** Work instruction **
Name every chemical that the passage below on emissions rules in China and the U.S. identifies by an abbreviation.

** Reading passage **
•••

Meanwhile, China’s regulatory response has also lacked teeth. In September 2021, after the Kigali Amendment went into force in China, the Ministry of Ecology and Environment issued a notice requiring all HCFC-22 and HFC producers to fulfill the international agreement’s requirement to eliminate emissions to the extent possible. However, the ministry didn’t establish any specific emissions standard or penalties for failing to abide by Kigali.
In January 2024, the MEE followed up with draft rules laying out how companies should measure and report their emissions. That guidance set a standard of destroying 99.99 percent of HFC-23 emissions. However, after more than a year, the rules have yet to be put into effect.
In April, the ministry published a new national plan to implement the Montreal Protocol, including enhanced measurement, reporting and monitoring of HFC-23 emissions from HCFC-22 plants. But the plan did not include any details on enforcement.
In the U.S., a rule that took effect by early 2023 requires that chemical manufacturers producing HFC-23 emit no more than 0.1 percent of the waste gas relative to the total amount of the chemical intentionally produced at the facility.

•••

** Listed entries **
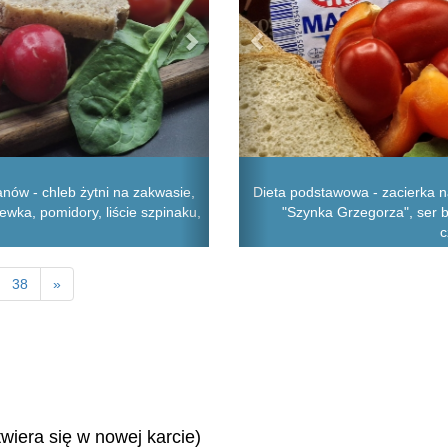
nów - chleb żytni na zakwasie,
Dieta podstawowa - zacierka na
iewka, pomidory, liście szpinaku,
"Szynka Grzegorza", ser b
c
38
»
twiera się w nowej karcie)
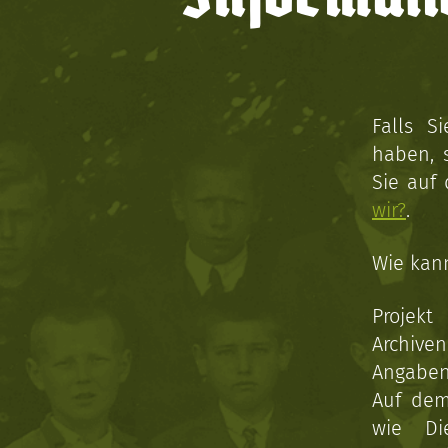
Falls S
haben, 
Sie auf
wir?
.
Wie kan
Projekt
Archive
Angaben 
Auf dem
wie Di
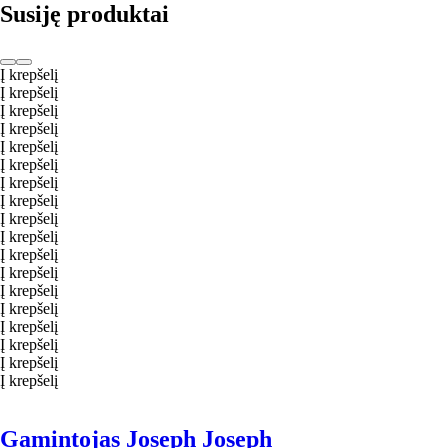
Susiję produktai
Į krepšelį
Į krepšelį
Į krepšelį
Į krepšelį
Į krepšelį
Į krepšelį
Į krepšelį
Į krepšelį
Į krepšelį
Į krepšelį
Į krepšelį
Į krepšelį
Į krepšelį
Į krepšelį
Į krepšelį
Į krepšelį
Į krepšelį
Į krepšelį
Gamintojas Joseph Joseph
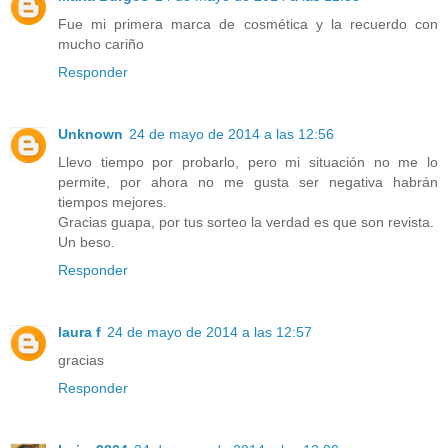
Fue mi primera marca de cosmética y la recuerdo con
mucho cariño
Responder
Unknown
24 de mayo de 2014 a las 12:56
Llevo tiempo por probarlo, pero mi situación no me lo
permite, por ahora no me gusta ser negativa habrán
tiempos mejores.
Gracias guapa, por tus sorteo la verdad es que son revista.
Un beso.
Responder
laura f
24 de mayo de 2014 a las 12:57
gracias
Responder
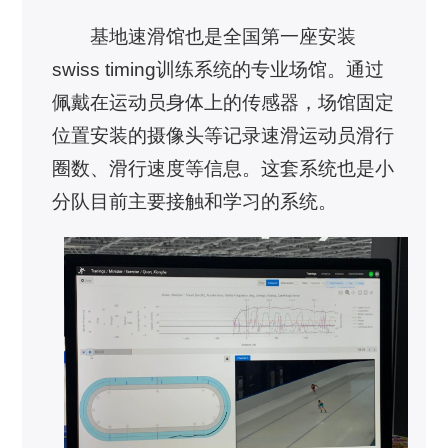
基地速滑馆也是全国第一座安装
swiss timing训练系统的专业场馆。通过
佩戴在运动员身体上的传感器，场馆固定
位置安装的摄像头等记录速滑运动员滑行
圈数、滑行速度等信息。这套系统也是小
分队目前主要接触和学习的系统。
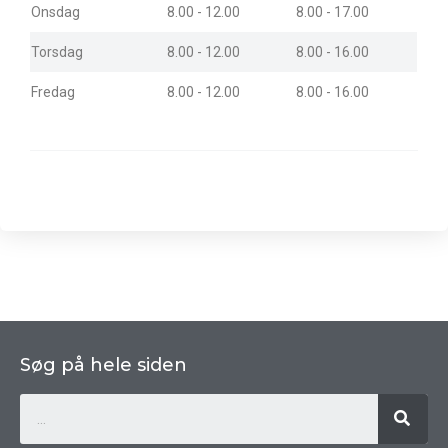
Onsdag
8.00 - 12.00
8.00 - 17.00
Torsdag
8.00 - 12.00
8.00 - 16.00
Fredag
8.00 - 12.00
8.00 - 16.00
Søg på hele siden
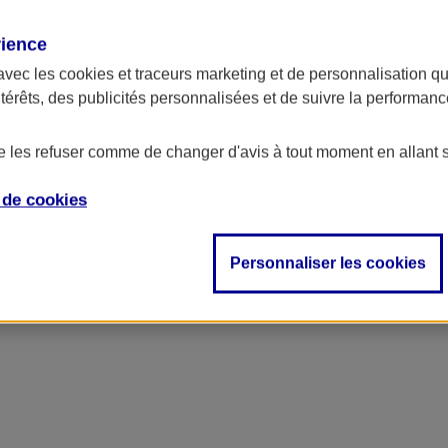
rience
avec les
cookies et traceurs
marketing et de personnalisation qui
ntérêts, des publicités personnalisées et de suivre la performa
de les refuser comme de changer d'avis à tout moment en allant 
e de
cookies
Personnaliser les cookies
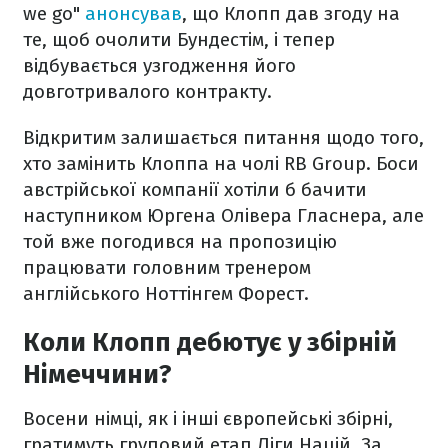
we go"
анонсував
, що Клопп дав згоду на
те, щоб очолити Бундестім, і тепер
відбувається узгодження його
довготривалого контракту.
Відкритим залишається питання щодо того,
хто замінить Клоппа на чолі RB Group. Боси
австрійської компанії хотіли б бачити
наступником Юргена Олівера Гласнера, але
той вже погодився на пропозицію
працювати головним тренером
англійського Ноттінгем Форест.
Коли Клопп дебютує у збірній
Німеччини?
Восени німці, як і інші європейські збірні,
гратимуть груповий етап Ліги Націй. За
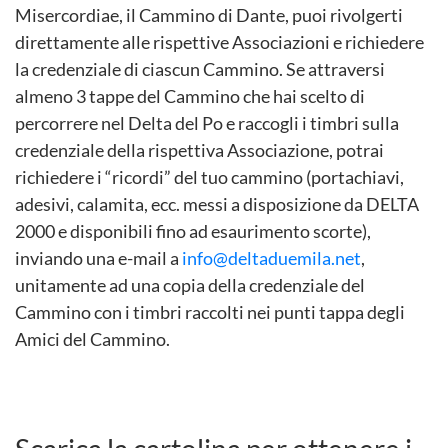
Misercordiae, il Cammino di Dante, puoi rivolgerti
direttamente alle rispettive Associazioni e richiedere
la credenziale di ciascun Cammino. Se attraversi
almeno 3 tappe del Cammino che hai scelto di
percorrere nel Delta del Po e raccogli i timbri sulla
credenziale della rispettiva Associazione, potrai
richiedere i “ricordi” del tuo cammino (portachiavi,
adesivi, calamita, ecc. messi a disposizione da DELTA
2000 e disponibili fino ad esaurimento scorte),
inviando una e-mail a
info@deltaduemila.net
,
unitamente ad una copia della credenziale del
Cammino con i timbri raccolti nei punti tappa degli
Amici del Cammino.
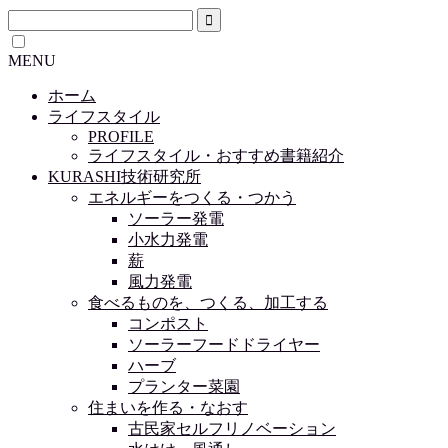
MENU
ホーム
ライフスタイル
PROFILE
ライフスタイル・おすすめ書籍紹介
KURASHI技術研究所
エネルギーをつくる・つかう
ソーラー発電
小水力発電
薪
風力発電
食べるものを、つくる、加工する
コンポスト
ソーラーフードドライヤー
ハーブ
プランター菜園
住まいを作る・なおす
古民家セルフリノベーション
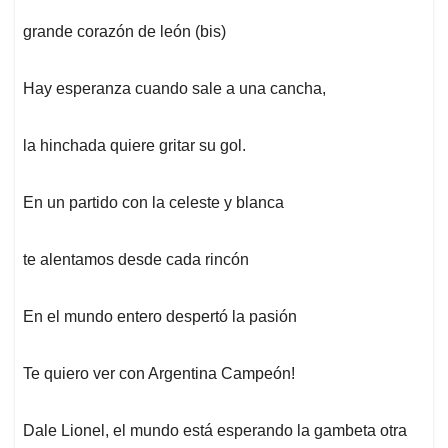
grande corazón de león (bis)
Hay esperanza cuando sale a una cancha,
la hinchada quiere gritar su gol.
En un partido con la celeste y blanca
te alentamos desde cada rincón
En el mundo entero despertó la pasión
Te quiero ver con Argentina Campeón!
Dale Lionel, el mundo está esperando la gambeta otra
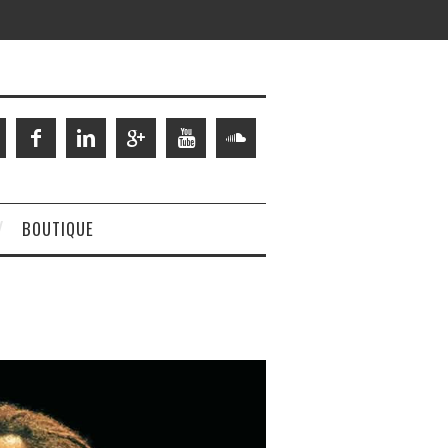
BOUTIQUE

•••

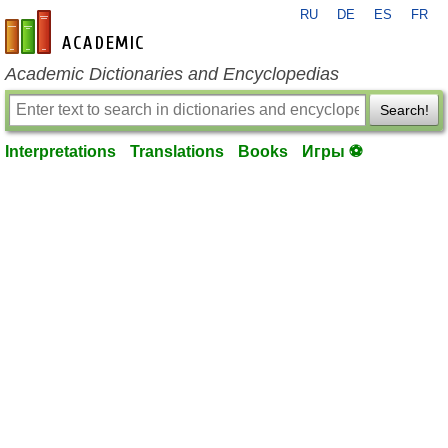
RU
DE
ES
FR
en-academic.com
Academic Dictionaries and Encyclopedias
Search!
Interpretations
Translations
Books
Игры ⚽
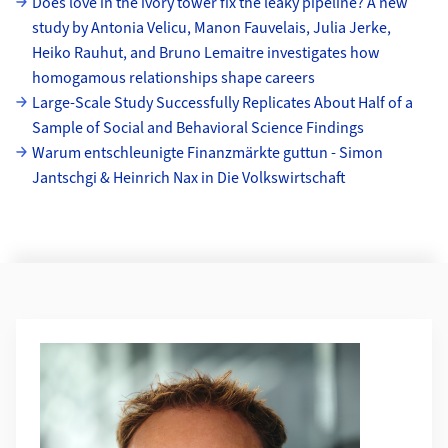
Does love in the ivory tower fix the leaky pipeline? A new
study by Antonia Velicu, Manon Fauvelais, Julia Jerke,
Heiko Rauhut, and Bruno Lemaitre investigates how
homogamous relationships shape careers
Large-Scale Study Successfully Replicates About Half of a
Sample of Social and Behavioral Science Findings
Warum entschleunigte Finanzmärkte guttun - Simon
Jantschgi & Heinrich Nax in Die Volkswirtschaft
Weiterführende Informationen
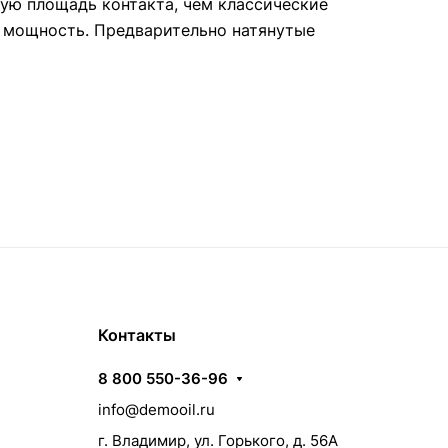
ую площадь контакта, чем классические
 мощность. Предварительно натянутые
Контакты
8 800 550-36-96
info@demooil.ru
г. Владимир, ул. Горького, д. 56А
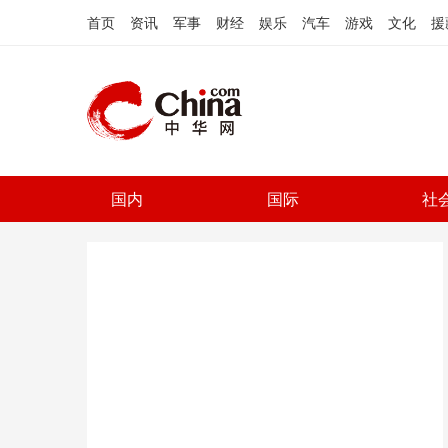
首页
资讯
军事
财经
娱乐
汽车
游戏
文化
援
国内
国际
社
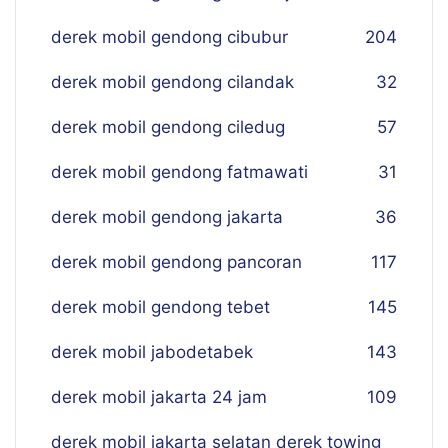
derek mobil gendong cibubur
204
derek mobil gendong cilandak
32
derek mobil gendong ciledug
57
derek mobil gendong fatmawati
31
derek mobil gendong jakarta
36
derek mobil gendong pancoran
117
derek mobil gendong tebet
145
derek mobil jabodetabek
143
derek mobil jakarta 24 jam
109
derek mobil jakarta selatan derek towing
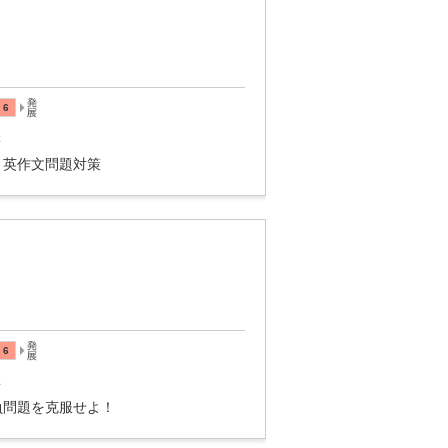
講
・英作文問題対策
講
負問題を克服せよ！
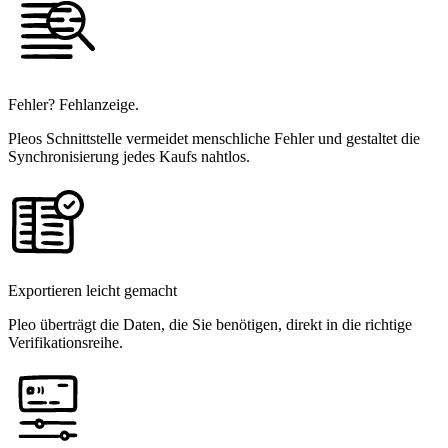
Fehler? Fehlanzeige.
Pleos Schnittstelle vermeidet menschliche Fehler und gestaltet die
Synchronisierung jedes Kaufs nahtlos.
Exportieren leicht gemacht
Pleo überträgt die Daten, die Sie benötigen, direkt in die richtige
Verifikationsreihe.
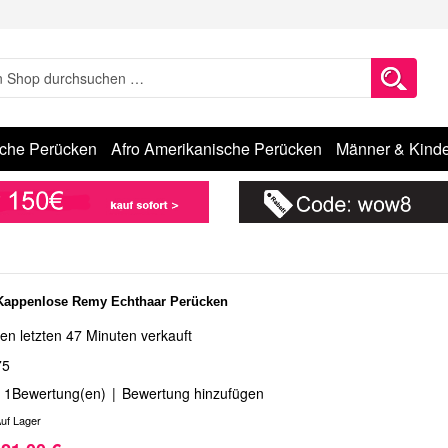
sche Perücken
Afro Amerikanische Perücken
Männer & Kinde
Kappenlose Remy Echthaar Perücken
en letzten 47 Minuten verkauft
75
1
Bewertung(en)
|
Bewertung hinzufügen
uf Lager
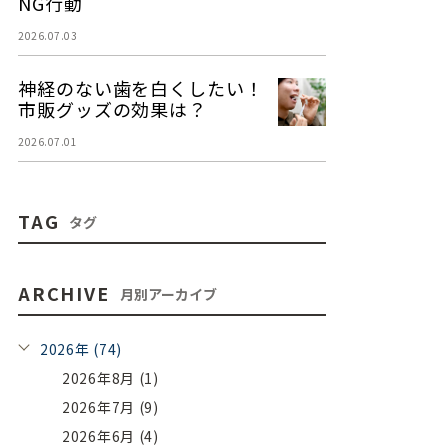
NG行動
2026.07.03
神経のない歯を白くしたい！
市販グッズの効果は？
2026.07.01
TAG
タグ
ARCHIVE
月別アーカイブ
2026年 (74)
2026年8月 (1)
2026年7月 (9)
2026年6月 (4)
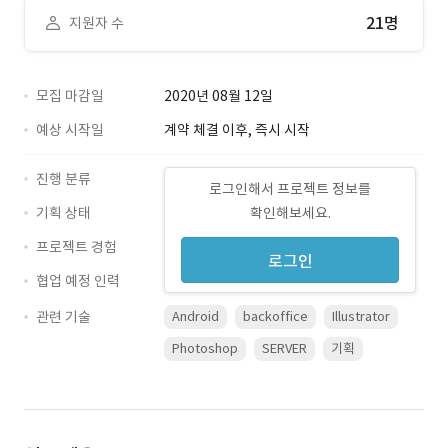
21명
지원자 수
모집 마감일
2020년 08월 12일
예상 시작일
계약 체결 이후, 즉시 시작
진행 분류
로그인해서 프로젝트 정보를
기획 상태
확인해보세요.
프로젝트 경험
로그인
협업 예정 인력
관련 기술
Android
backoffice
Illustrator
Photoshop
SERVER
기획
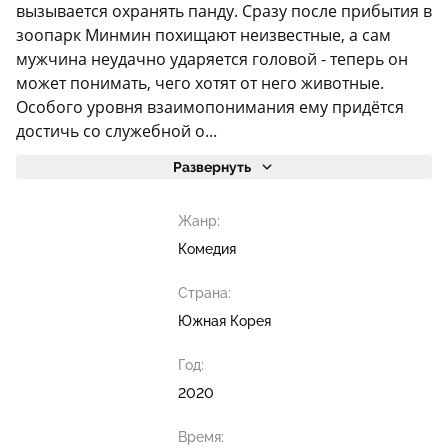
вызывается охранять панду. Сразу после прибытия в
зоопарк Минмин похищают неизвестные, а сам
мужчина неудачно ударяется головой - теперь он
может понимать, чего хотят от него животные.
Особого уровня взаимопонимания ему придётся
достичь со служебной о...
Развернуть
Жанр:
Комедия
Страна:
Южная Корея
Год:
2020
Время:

•••

** Output of the task **
HCFC-22, HFC, and HFC-23.